La plu­ra­li­té des aléas, qui peuvent être cor­ré­lés entre eux, mobi­lise de fac­to des com­pé­tences très diverses pour orga­ni­ser la ges­tion de crise. Un acci­dent nucléaire majeur sur le ter­ri­toire fran­çais condui­rait ain­si à l’armement de la Cel­lule inter­mi­nis­té­rielle de crise (CIC) sous l’égide du Pre­mier ministre, pour regrou­per ces com­pé­tences. L’ensemble des ministres concer­nés y siègent, ain­si que les opé­ra­teurs tech­niques concer­nés, dont fait par­tie Météo-France pour l’analyse des condi­tions atmo­sphé­riques et le trans­port éven­tuel de matières radioactives.


PB : Pour conclure, quelle est selon vous la place du citoyen dans la gestion de sa propre sécurité ? Comment pensez-vous capitaliser sur les nouvelles technologies pour améliorer encore le fonctionnement de vos services ?

JW : Le citoyen n’a jamais eu autant d’outils à sa dis­po­si­tion pour se pré­mu­nir contre le risque, quel qu’il soit. Et para­doxa­le­ment, ses exi­gences et ses attentes envers les ser­vices de l’État n’ont jamais été aus­si éle­vées. Nous devons donc prendre en compte à la fois la situa­tion objec­tive, telle qu’elle est pré­sen­tée par les experts, et la situa­tion sub­jec­tive, telle que nous pen­sons être le res­sen­ti de la popu­la­tion face au risque. C’est un exer­cice périlleux qui néces­site d’être à l’affût sur les réseaux sociaux, les chaînes d’information en conti­nu, etc.

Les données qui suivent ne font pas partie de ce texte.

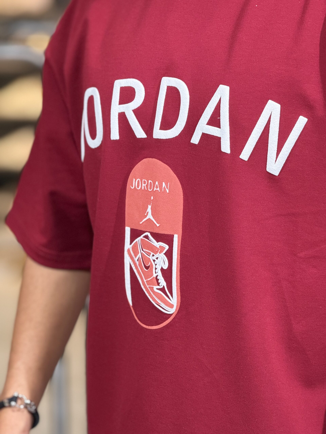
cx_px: 163
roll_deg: -1.2
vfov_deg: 16.4
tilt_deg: -8.1
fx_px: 1507
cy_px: 217
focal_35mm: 120
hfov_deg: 12.3
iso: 250
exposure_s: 1/100
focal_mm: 15.66
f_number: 2.8
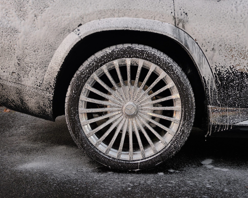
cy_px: 99
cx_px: 128
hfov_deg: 42.9
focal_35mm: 43
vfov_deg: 34.9
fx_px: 316
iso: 320
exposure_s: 1/100
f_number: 4.4
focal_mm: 25.6
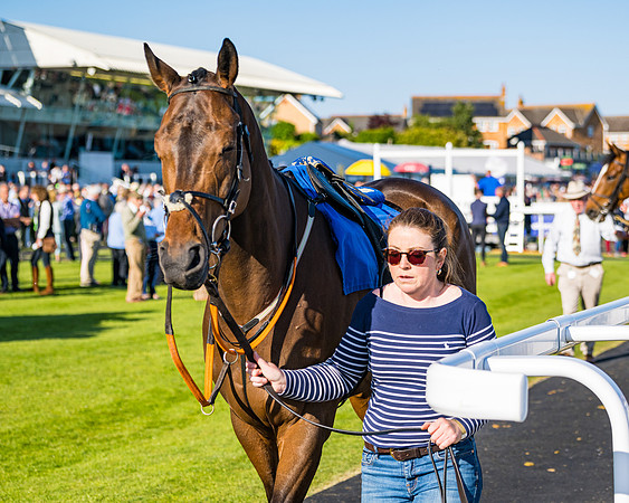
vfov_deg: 17.4
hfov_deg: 21.6
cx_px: 391
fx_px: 1643
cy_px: 275
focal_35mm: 88
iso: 200
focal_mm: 70
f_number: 4
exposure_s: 1/2000
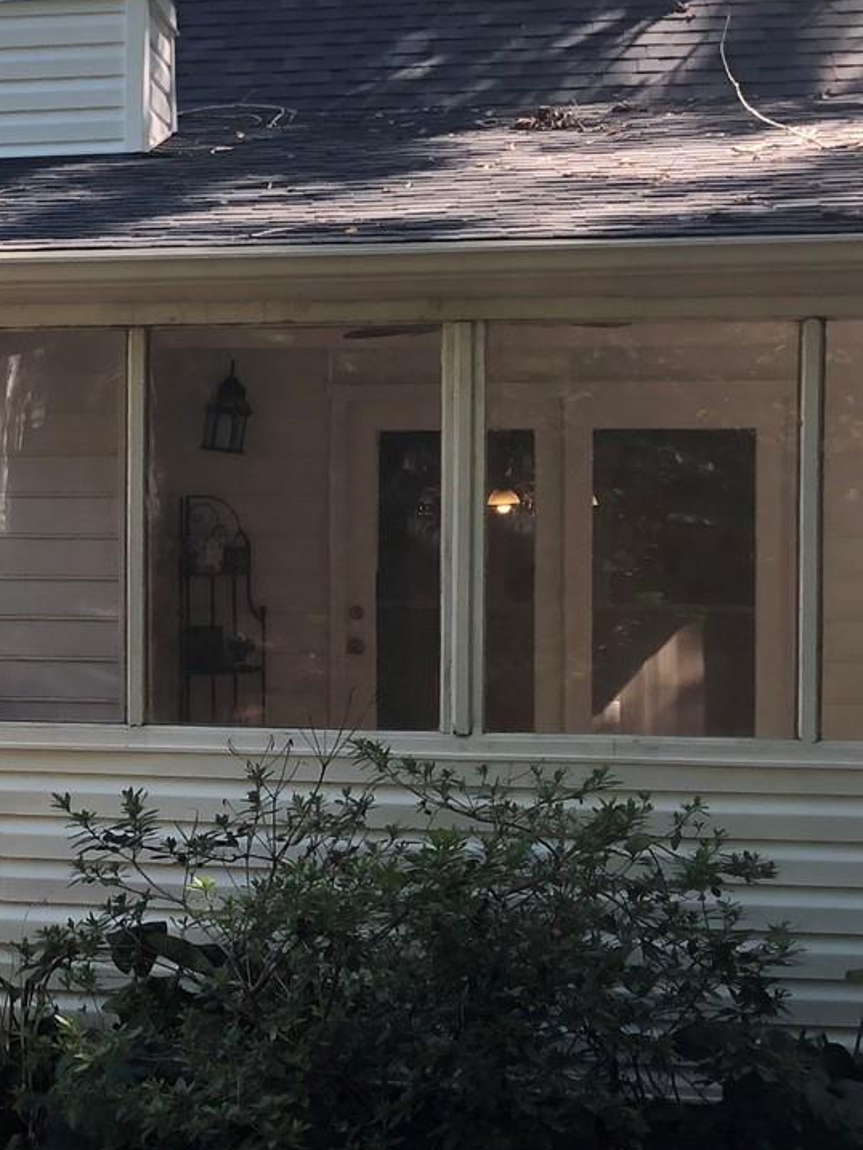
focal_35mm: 80
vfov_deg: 24.4
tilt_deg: -0.6
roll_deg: +1.3
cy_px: 555
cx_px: -202
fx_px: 2658
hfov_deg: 17.5
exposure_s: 1/120
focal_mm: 3.99
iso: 25
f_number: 1.8
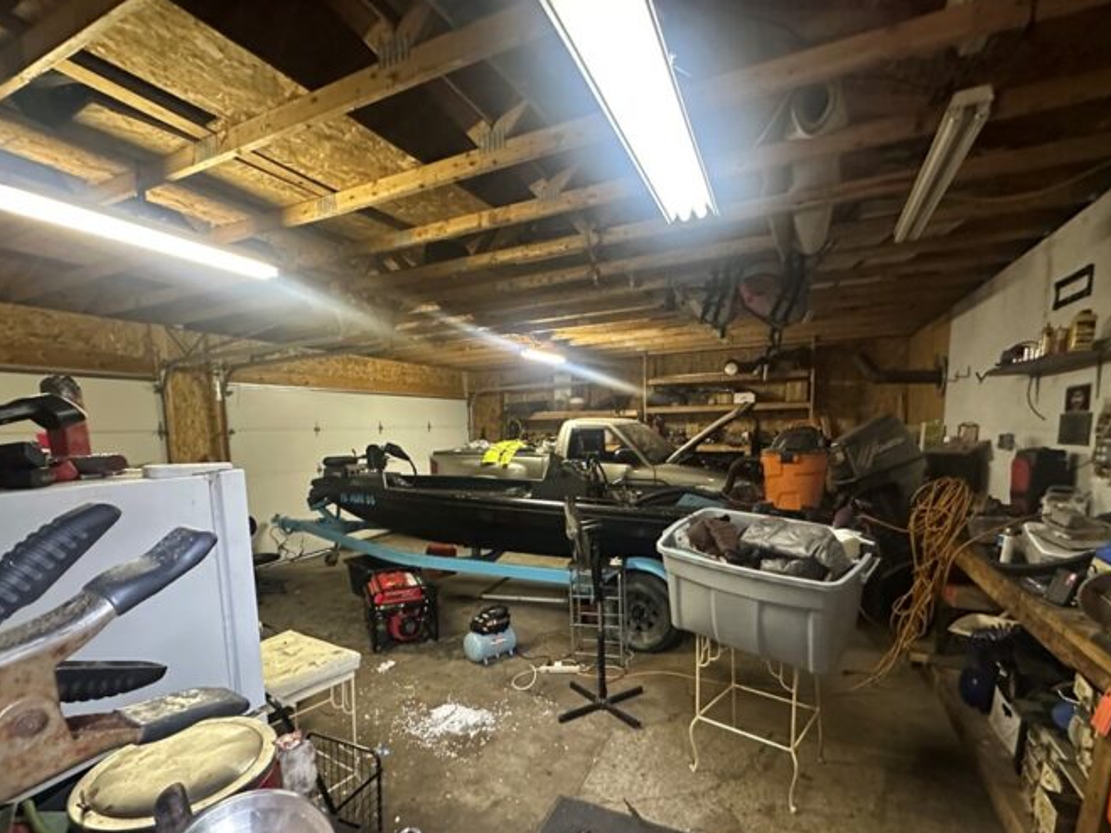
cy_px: 492
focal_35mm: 17
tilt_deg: -7.5
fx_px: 546
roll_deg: +1.2
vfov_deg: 74.0
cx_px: 529
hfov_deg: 91.0
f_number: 2.2
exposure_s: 1/40
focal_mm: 2.22
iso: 800
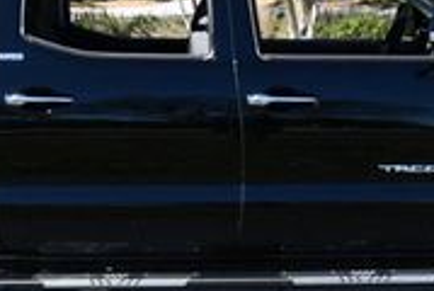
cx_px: 206
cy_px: -18
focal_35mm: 150
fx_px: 1811
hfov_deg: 13.7
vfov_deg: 9.1
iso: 110
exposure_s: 1/250
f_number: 8
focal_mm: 21
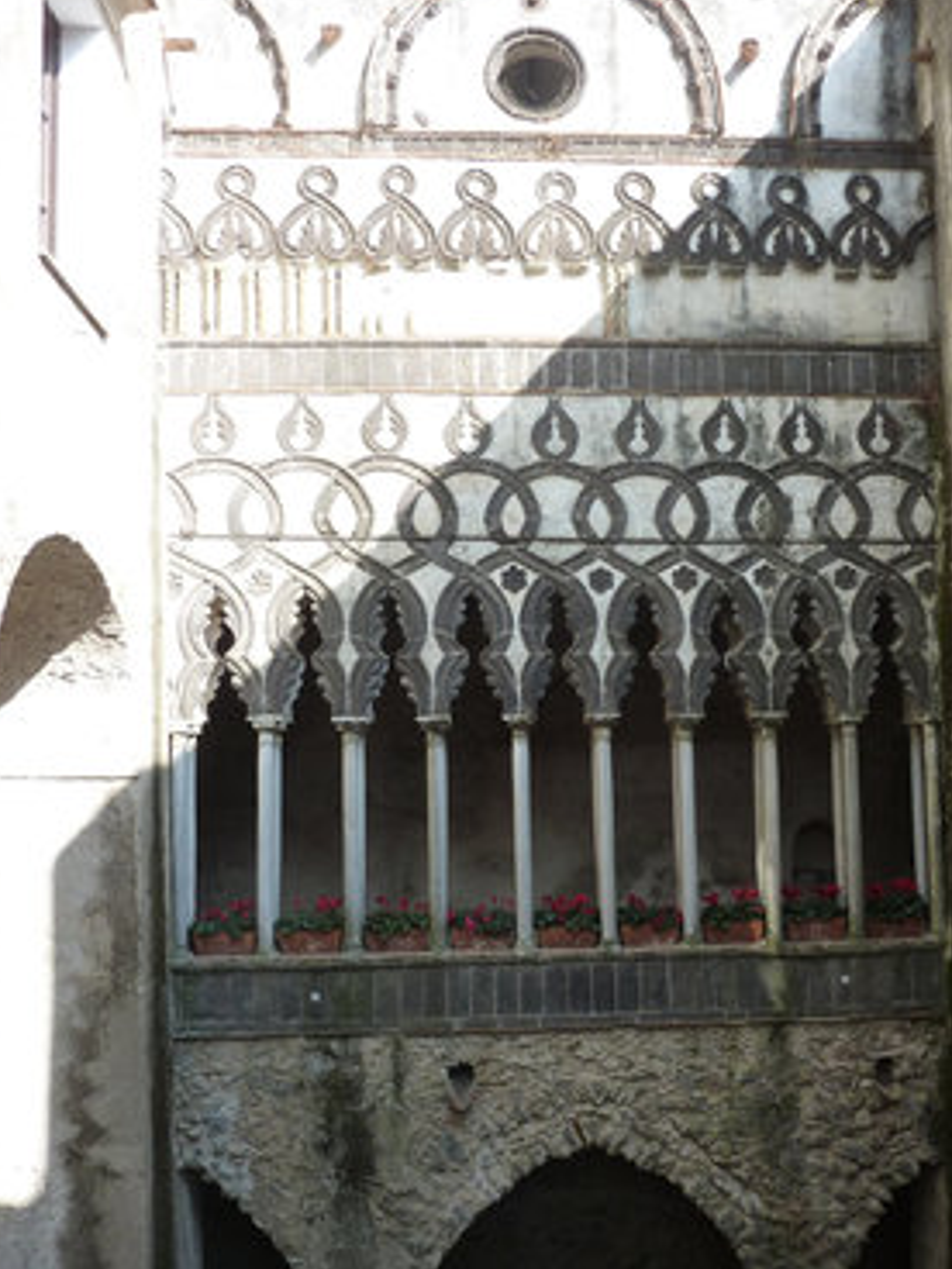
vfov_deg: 53.8
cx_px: 564
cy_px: 703
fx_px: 1247
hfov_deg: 41.6
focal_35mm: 34
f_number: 4
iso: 125
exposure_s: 1/200
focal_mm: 4.1
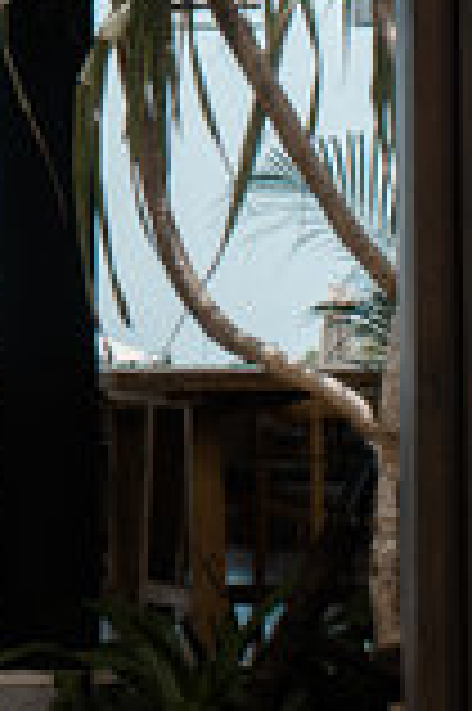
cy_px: 241
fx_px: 5233
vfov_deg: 7.8
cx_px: -787
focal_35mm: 266
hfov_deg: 5.0
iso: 100
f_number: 4.5
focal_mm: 35
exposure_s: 1/640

Les vul­né­ra­bi­li­tés évo­luent, l’exposition éga­le­ment, tant en milieux urbains que ruraux, en métro­pole comme en outre-mer.

Cet état de fait, qui rend notre tra­vail plus dif­fi­cile dans un cer­tain sens, pré­sente éga­le­ment une oppor­tu­ni­té unique au niveau de la dif­fu­sion de l’information, de l’éducation comme de l’alerte. Nous conti­nuons bien sûr à employer des médias qui ont fait leurs preuves, comme les sirènes du sys­tème natio­nal d’alerte et d’information des popu­la­tions, mais la vira­li­té de l’information sur les réseaux sociaux en fait un vec­teur d’alerte alter­na­tif à consi­dé­rer, notam­ment en cas d’événement à ciné­tique rapide, comme un tsunami.

CB : La pré­ven­tion des risques natu­rels est d’autant plus effi­cace que cha­cun se sent res­pon­sable, et en pre­mier lieu infor­mé. Nous fai­sons des efforts conti­nus en ce sens, tant pour moder­ni­ser l’information mise en ligne que pour mettre en place régu­liè­re­ment des cam­pagnes de sen­si­bi­li­sa­tion sur les « bons » com­por­te­ments. La popu­la­tion s’empare très rapi­de­ment des nou­velles tech­no­lo­gies dis­po­nibles sur le marché.

Aujourd’hui, inter­net, les smart­phones, les réseaux sociaux font par­tie du quo­ti­dien de la grande majo­ri­té des Fran­çais. Il sera donc impor­tant de s’appuyer sur ces outils pour four­nir une infor­ma­tion péda­go­gique et acces­sible, voire dif­fu­ser des mes­sages d’avertissement ou d’alerte aux populations.

Le déve­lop­pe­ment de ces tech­no­lo­gies pré­sente éga­le­ment une oppor­tu­ni­té d’améliorer nos ser­vices, en uti­li­sant la masse d’information pro­duite gra­tui­te­ment et en temps réel. Nous pen­sons que l’utilisation intel­li­gente de ce fonds dif­fus de don­nées est un levier pro­met­teur pour conti­nuer à faire pro­gres­ser nos ser­vices dans un monde qui évo­lue, tant en termes d’attente de la part du citoyen que de contexte envi­ron­ne­men­tal, social et économique.